The look ahead: Central banks on three continents weigh monetary policies
Economists and investors will be keeping a close eye on the US Federal Open Market Committee, which begins two days of meetings on Tuesday.
The US economy, which was strong through the end of 2011, has slowed this year. And that has caused Federal Reserve Chairman Ben Bernanke to discuss ways to keep the US from falling into another recession. Bernanke told lawmakers this month that consumers and employers were becoming more cautious at a time when Europe's financial markets and economy remain under significant stress.
“The possibility that the situation in Europe will worsen further remains a significant risk to the outlook,” Bernanke told the US Senate Committee on Banking, Housing, and Urban Affairs.
In 2008, the committee cut the benchmark rate target to between 0% and 0.25% in an effort to spur economic activity during the recession. The committee expects to keep the rate low until late 2014, and “is prepared to take further action as appropriate to promote a stronger economic recovery and sustained improvement in labour market conditions,” Bernanke told congressional leaders.
What comes of the two-day meeting in Washington could add context to several economic reports due out in the week ahead, including a report Tuesday on consumer confidence and the July employment situation report, due out August 3rd.
“Although declines in energy prices are now providing some support to consumers' purchasing power,” Bernanke told congressional leaders this month, “households remain concerned about their employment and income prospects and their overall level of confidence remains relatively low.”
Europe’s saga continues
The euro-zone crisis is escalating as Spain’s borrowing costs inch up and Germany risks having its debt rating downgraded. With five euro zone members in bailouts and another recession possible, the European Central Bank may consider lowering interest rates again when policymakers meet Thursday.
The ECB has already taken the benchmark to a record low of 0.75%, but ECB President Mario Draghi signaled in early July that policymakers may be open to another rate cut, Bloomberg reported.
Two economic indicators will help them decide. On Monday, the European Commission releases July data for the Economic Sentiment Indicator, which measures business and consumer sentiment across the EU and euro zone. On Tuesday, Eurostat follows with June jobless data for the euro zone and EU.
The jobless rate has been moving up relentlessly and little relief is in sight. In May, 11.1% were unemployed across the euro zone. In Spain, the unemployment rate reached 24.6%.
The ESI has been on a downward trend, falling for the third month in a row in June within the euro zone. Consumer confidence data the European Commission already released for July suggested a further decline. Consumer confidence declined to minus 21.6 from minus 19.8 in June. The July figure was the lowest since August 2009.
India considers easing
Reducing borrowing costs at its next policy review meeting Tuesday would give the Reserve Bank of India a chance to try to stoke an economy that is growing at its slowest pace in nearly a decade—if there weren’t rising food prices and a weak currency.

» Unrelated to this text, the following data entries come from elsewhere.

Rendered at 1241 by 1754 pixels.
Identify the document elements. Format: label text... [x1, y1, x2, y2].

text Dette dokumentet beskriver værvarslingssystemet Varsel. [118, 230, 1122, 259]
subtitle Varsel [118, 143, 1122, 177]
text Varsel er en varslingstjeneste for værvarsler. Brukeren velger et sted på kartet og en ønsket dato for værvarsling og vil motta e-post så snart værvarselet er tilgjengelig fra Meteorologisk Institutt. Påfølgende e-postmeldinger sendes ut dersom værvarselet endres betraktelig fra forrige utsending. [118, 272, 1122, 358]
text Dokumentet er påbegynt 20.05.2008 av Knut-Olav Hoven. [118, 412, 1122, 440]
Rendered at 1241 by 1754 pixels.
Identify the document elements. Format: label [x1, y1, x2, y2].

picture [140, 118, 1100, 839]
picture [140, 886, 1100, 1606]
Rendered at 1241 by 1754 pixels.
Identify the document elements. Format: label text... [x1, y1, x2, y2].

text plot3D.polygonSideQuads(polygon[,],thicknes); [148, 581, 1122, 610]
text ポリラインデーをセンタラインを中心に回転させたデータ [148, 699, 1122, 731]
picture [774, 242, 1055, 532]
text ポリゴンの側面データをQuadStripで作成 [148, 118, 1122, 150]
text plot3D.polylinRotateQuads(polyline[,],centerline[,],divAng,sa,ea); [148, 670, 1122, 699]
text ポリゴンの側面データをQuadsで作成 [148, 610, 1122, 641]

The rupee has decreased 19.5% in value against the US dollar in the past year, which increases inflation risks.
In June, India’s consumer-price index was up 10.02% from a year earlier, reported the Ministry of Statistics and Programme Implementation. That was slightly lower than in May, but insufficient monsoon rains are expected to boost food prices again.
India’s central bank lowered borrowing costs 0.5 percentage points to 8% in April but made no changes in June, Bloomberg reported. Economists and analysts projected that policymakers will keep interest rates steady once again.
Sarbanes-Oxley at 10
An exploration of the US Sarbanes-Oxley Act by its sponsors on its tenth anniversary kicks off in the week ahead.
Former Sen. Paul Sarbanes and former U.S. Rep. Mike Oxley will participate in a discussion of the corporate governance law that bears their names from 3 to 4pm on Monday, the anniversary of the act’s signing.
The Center for Audit Quality, which is affiliated with the American Institute of CPAs, is sponsoring the event, which will be held at The George Washington University in Washington. Mark Beasley, director of the Enterprise Risk Management Initiative for the North Carolina State University Department of Accounting, will moderate the panel.
Video of the forum will be available on the website of the US Securities and Exchange Commission Historical Society.
FASB works on financial instruments
Two elements of the ongoing convergence project on financial instruments are on the agenda for the US Financial Accounting Standards Board (FASB) meeting on Wednesday.
FASB will discuss classification and measurement as well as impairment of financial instruments in a project the board is undertaking jointly with the International Accounting Standards Board (IASB). The board also will discuss insurance contracts and effective control for repurchase agreements.
In the afternoon, FASB will hold an educational session on insurance contracts, investment properties, investment companies, and impairment in the accounting for financial instruments project. FASB’s meetings will be available via webcast on the board’s site.